• _TASK DETAILS_
If a line in the entries contains the string "фрукты", include that line in your answer.

[Modification records]
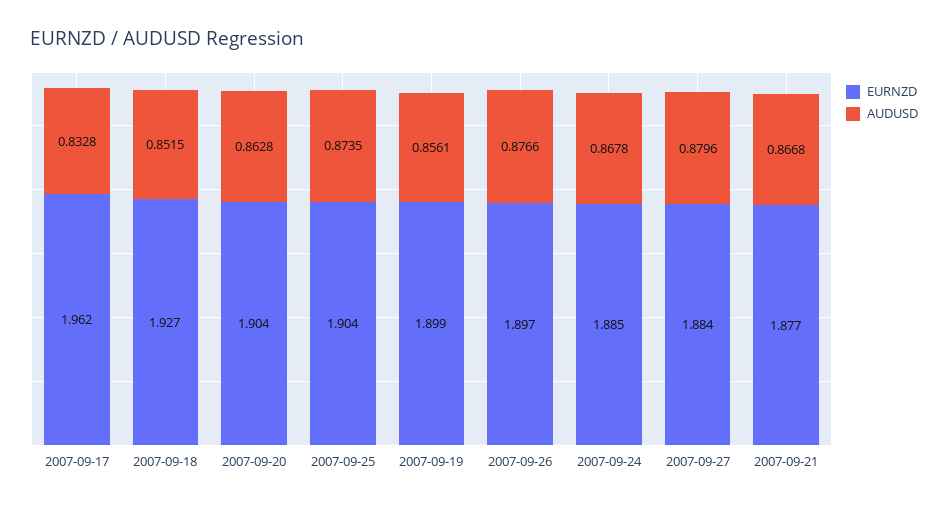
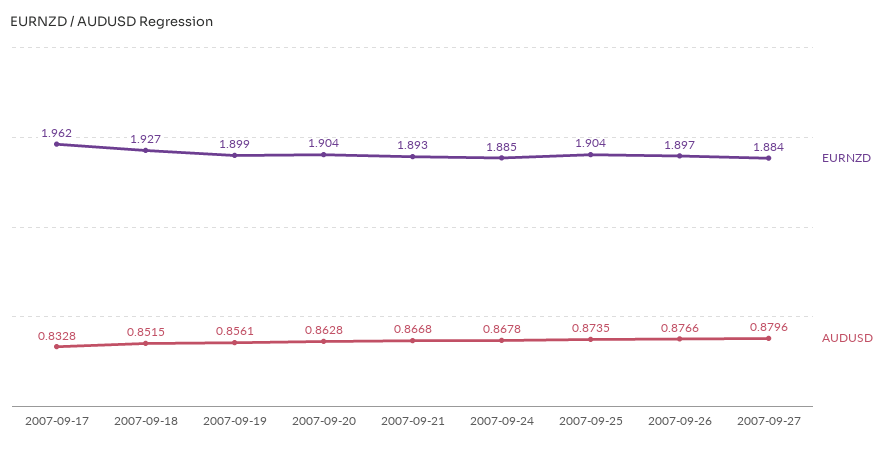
  {
    "EURNZD": {
      "2007-09-17": 1.962,
      "2007-09-18": 1.927,
      "2007-09-20": 1.904,
      "2007-09-25": 1.904,
      "2007-09-19": 1.899,
      "2007-09-26": 1.897,
      "2007-09-24": 1.885,
      "2007-09-27": 1.884,
-     "2007-09-21": 1.877
+     "2007-09-21": 1.893
    },
    "AUDUSD": {
      "2007-09-17": 0.8328,
      "2007-09-18": 0.8515,
      "2007-09-20": 0.8628,
      "2007-09-25": 0.8735,
      "2007-09-19": 0.8561,
      "2007-09-26": 0.8766,
      "2007-09-24": 0.8678,
      "2007-09-27": 0.8796,
      "2007-09-21": 0.8668
    }
  }

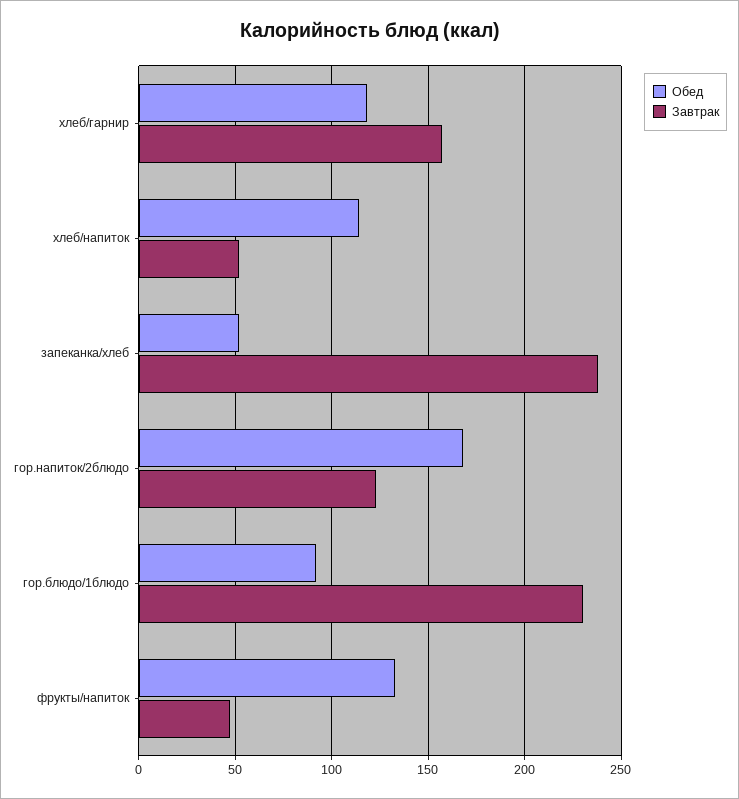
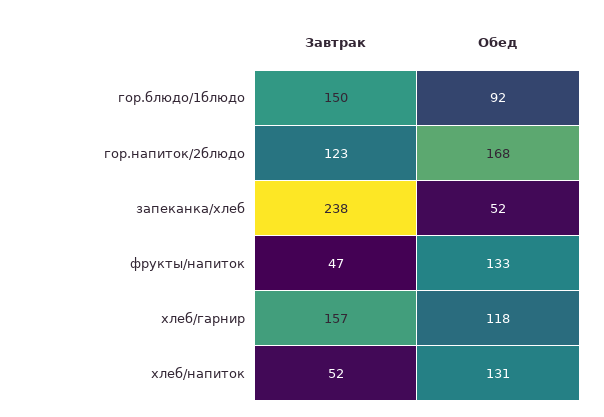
  {
    "Обед": {
      "хлеб/гарнир": 118,
-     "хлеб/напиток": 115,
+     "хлеб/напиток": 131,
      "запеканка/хлеб": 52,
      "гор.напиток/2блюдо": 168,
      "гор.блюдо/1блюдо": 92,
      "фрукты/напиток": 133
    },
    "Завтрак": {
      "хлеб/гарнир": 157,
      "хлеб/напиток": 52,
      "запеканка/хлеб": 238,
      "гор.напиток/2блюдо": 123,
-     "гор.блюдо/1блюдо": 230,
+     "гор.блюдо/1блюдо": 150,
      "фрукты/напиток": 47
    }
  }

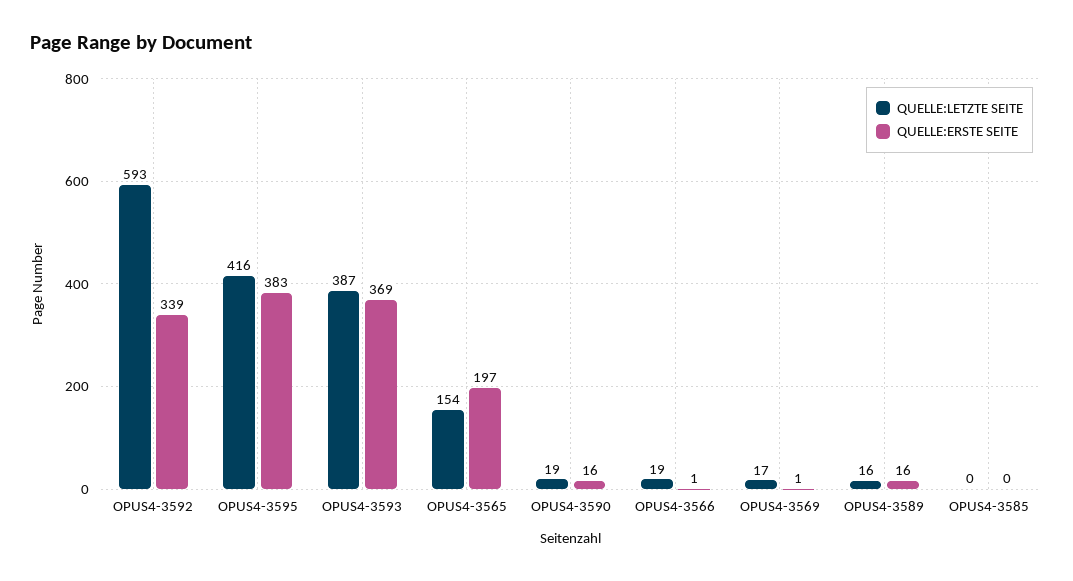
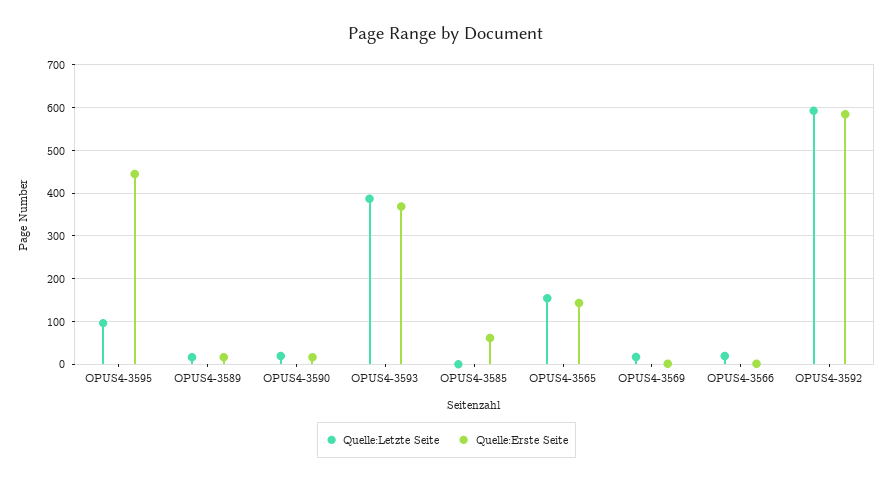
  {
    "QUELLE:LETZTE SEITE": {
      "OPUS4-3592": 593,
-     "OPUS4-3595": 416,
+     "OPUS4-3595": 100,
      "OPUS4-3593": 387,
      "OPUS4-3565": 154,
      "OPUS4-3590": 19,
      "OPUS4-3566": 19,
      "OPUS4-3569": 17,
      "OPUS4-3589": 16,
      "OPUS4-3585": 0
    },
    "QUELLE:ERSTE SEITE": {
-     "OPUS4-3592": 339,
+     "OPUS4-3592": 580,
-     "OPUS4-3595": 383,
+     "OPUS4-3595": 440,
      "OPUS4-3593": 369,
-     "OPUS4-3565": 197,
+     "OPUS4-3565": 140,
      "OPUS4-3590": 16,
      "OPUS4-3566": 1,
      "OPUS4-3569": 1,
      "OPUS4-3589": 16,
-     "OPUS4-3585": 0
+     "OPUS4-3585": 60
    }
  }

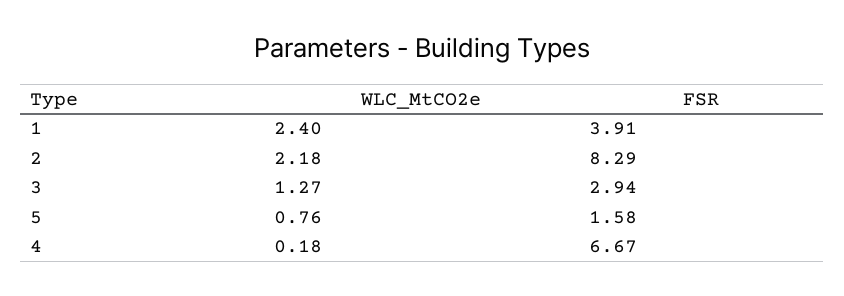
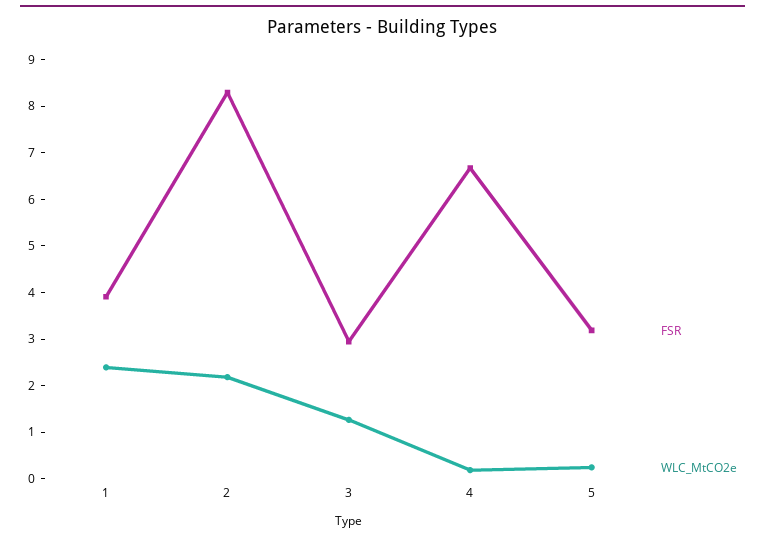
  {
    "WLC_MtCO2e": {
      "1": 2.4,
      "2": 2.18,
      "3": 1.27,
-     "5": 0.76,
+     "5": 0.2,
      "4": 0.18
    },
    "FSR": {
      "1": 3.91,
      "2": 8.29,
      "3": 2.94,
-     "5": 1.58,
+     "5": 3.2,
      "4": 6.67
    }
  }

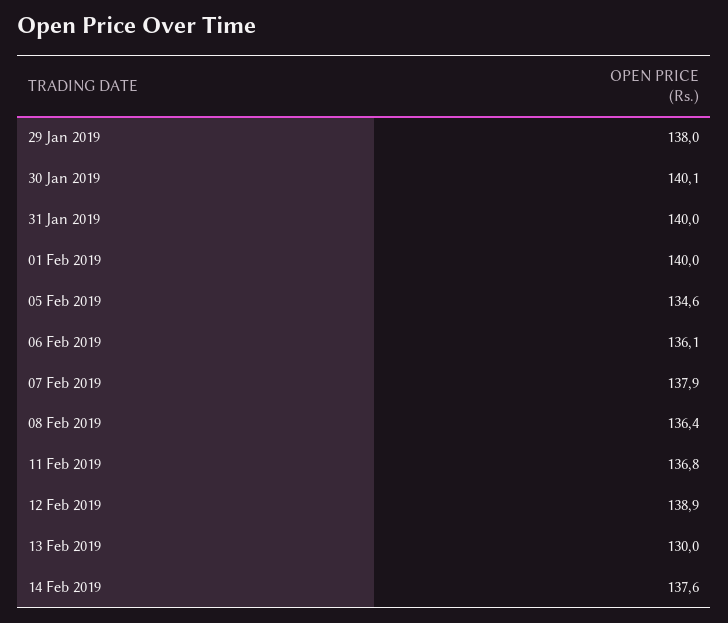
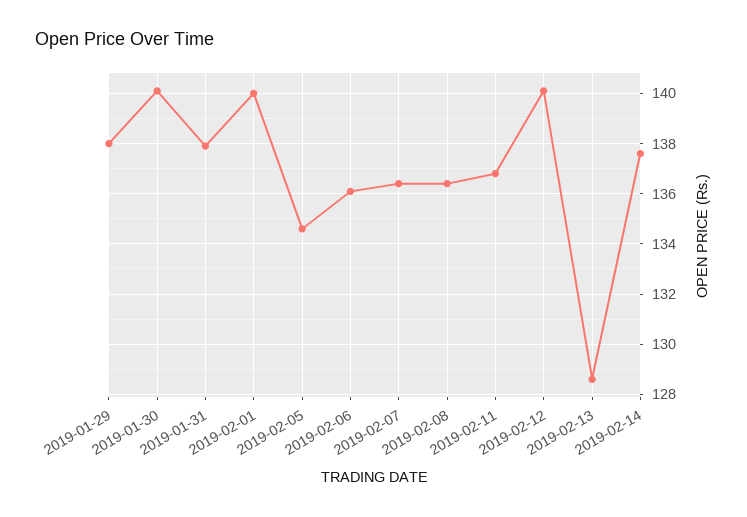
  {
    "29 Jan 2019": 138,
    "30 Jan 2019": 140.1,
-   "31 Jan 2019": 140,
+   "31 Jan 2019": 138,
    "01 Feb 2019": 140,
    "05 Feb 2019": 134.6,
    "06 Feb 2019": 136.1,
-   "07 Feb 2019": 137.9,
+   "07 Feb 2019": 136.5,
    "08 Feb 2019": 136.4,
    "11 Feb 2019": 136.8,
-   "12 Feb 2019": 138.9,
+   "12 Feb 2019": 140,
-   "13 Feb 2019": 130,
+   "13 Feb 2019": 128.5,
    "14 Feb 2019": 137.6
  }

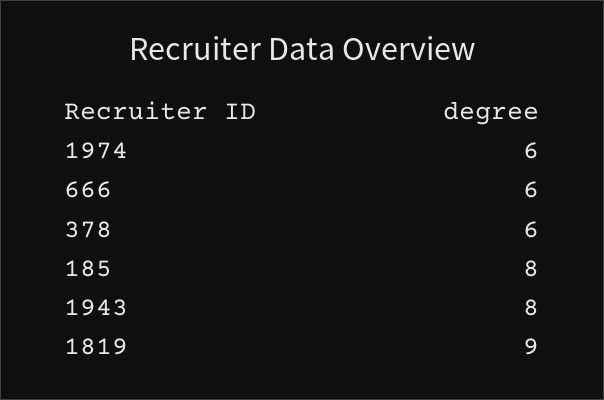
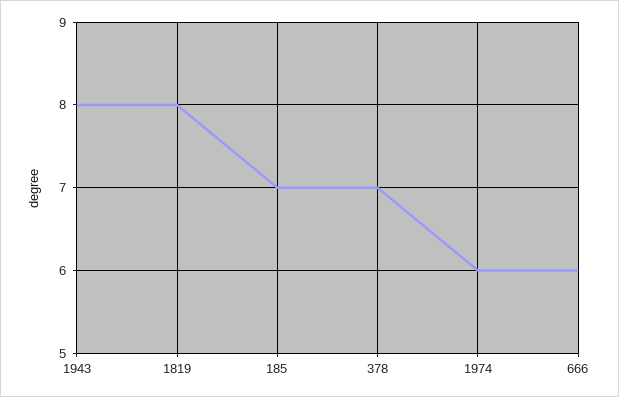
  {
    "1974": 6,
    "666": 6,
-   "378": 6,
+   "378": 7,
-   "185": 8,
+   "185": 7,
    "1943": 8,
-   "1819": 9
+   "1819": 8
  }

• _YOUR SOLUTION_
      "фрукты/напиток": 133
      "фрукты/напиток": 47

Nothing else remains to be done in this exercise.